=== Section Start ===
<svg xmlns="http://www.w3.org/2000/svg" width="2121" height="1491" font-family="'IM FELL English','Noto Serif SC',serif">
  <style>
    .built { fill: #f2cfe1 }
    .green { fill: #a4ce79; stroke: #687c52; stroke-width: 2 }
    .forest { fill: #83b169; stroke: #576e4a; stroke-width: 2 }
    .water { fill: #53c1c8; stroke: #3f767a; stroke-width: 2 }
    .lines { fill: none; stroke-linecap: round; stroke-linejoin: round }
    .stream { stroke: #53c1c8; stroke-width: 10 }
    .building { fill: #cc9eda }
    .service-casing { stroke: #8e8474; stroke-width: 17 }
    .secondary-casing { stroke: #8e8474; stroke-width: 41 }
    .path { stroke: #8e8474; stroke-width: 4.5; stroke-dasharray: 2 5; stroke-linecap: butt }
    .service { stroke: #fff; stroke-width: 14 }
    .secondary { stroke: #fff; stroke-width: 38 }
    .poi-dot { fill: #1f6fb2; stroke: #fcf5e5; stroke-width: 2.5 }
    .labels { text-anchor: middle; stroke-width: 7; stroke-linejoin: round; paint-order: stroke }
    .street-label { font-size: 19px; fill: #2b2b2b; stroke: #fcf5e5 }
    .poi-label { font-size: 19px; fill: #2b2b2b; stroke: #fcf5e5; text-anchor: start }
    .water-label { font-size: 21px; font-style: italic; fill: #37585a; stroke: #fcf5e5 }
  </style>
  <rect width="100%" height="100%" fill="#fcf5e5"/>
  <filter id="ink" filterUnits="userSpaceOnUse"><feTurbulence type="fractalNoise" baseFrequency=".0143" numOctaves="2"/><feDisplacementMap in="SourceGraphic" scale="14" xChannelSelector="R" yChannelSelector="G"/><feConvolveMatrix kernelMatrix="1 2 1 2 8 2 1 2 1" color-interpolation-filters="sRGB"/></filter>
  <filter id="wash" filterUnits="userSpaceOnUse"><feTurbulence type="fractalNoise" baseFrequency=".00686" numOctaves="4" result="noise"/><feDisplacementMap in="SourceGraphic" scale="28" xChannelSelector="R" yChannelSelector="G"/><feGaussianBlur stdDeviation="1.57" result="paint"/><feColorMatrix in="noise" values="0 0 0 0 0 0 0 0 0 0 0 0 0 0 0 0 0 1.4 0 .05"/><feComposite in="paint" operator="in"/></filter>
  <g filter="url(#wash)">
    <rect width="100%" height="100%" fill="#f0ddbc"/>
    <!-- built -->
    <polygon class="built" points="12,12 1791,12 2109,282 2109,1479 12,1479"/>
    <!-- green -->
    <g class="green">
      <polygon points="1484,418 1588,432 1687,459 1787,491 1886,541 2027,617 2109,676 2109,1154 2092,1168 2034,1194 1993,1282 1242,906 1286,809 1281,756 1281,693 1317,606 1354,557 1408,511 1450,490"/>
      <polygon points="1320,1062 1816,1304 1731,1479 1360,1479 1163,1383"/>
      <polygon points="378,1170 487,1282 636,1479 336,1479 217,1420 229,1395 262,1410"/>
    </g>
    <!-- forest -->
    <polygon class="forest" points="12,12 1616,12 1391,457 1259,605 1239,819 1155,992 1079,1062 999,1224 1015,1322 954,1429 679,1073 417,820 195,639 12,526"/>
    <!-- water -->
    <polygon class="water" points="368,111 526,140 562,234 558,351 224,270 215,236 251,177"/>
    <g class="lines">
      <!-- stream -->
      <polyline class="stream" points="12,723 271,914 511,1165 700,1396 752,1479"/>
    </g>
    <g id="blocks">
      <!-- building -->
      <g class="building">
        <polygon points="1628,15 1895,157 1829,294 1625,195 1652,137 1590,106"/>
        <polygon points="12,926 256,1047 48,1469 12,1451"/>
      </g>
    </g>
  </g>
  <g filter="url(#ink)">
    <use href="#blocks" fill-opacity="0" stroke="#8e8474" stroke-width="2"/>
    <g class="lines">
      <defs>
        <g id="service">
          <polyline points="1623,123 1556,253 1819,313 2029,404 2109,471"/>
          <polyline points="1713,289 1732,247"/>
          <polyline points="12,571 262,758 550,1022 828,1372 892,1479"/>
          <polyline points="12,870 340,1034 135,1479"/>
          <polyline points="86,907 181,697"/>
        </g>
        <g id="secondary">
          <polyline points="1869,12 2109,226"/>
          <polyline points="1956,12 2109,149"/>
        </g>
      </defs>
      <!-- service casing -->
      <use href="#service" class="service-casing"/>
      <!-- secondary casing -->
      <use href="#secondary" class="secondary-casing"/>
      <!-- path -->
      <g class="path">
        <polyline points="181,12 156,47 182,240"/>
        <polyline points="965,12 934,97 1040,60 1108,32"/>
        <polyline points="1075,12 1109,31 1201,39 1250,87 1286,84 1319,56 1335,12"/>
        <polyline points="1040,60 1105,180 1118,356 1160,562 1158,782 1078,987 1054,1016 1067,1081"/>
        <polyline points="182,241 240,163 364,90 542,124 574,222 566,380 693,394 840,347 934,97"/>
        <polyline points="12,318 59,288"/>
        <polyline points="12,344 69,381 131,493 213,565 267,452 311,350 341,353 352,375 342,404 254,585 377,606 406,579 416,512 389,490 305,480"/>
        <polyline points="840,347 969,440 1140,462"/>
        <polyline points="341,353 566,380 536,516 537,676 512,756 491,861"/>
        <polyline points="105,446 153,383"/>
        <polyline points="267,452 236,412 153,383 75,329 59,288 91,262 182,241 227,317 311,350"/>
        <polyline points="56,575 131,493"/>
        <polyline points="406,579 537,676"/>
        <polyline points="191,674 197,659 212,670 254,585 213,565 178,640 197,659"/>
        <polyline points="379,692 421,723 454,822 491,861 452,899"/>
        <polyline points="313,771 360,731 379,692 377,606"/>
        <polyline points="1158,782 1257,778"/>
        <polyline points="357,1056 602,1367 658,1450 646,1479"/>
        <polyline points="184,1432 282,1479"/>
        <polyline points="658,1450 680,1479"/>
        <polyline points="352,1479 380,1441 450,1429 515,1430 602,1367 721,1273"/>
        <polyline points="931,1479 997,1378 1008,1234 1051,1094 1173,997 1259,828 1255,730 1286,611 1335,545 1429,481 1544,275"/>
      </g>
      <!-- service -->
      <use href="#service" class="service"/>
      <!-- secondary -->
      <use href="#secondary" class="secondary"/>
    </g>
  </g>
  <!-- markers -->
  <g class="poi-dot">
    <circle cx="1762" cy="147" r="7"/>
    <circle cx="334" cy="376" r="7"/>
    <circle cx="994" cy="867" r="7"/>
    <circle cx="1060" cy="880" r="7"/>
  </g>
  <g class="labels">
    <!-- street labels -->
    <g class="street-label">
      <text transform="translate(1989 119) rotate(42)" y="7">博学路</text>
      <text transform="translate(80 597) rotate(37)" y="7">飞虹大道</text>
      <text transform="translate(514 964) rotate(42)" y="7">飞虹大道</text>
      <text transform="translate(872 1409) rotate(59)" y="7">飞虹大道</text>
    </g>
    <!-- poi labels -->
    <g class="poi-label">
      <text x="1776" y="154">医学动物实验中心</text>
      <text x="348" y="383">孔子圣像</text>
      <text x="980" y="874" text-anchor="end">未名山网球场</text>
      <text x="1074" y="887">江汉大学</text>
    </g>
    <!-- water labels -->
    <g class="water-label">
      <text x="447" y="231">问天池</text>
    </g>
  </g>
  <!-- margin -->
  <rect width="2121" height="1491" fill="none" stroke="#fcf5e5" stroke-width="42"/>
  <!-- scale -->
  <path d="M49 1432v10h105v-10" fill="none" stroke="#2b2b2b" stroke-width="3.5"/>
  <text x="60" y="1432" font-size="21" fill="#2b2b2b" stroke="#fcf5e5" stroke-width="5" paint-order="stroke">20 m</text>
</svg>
=== Section End ===
▸ **YOUR GOAL**
Go through the listing above and locate each line that holds the word "linejoin". Copy those lines.

▸ **ANSWER SECTION**
    .lines { fill: none; stroke-linecap: round; stroke-linejoin: round }
    .labels { text-anchor: middle; stroke-width: 7; stroke-linejoin: round; paint-order: stroke }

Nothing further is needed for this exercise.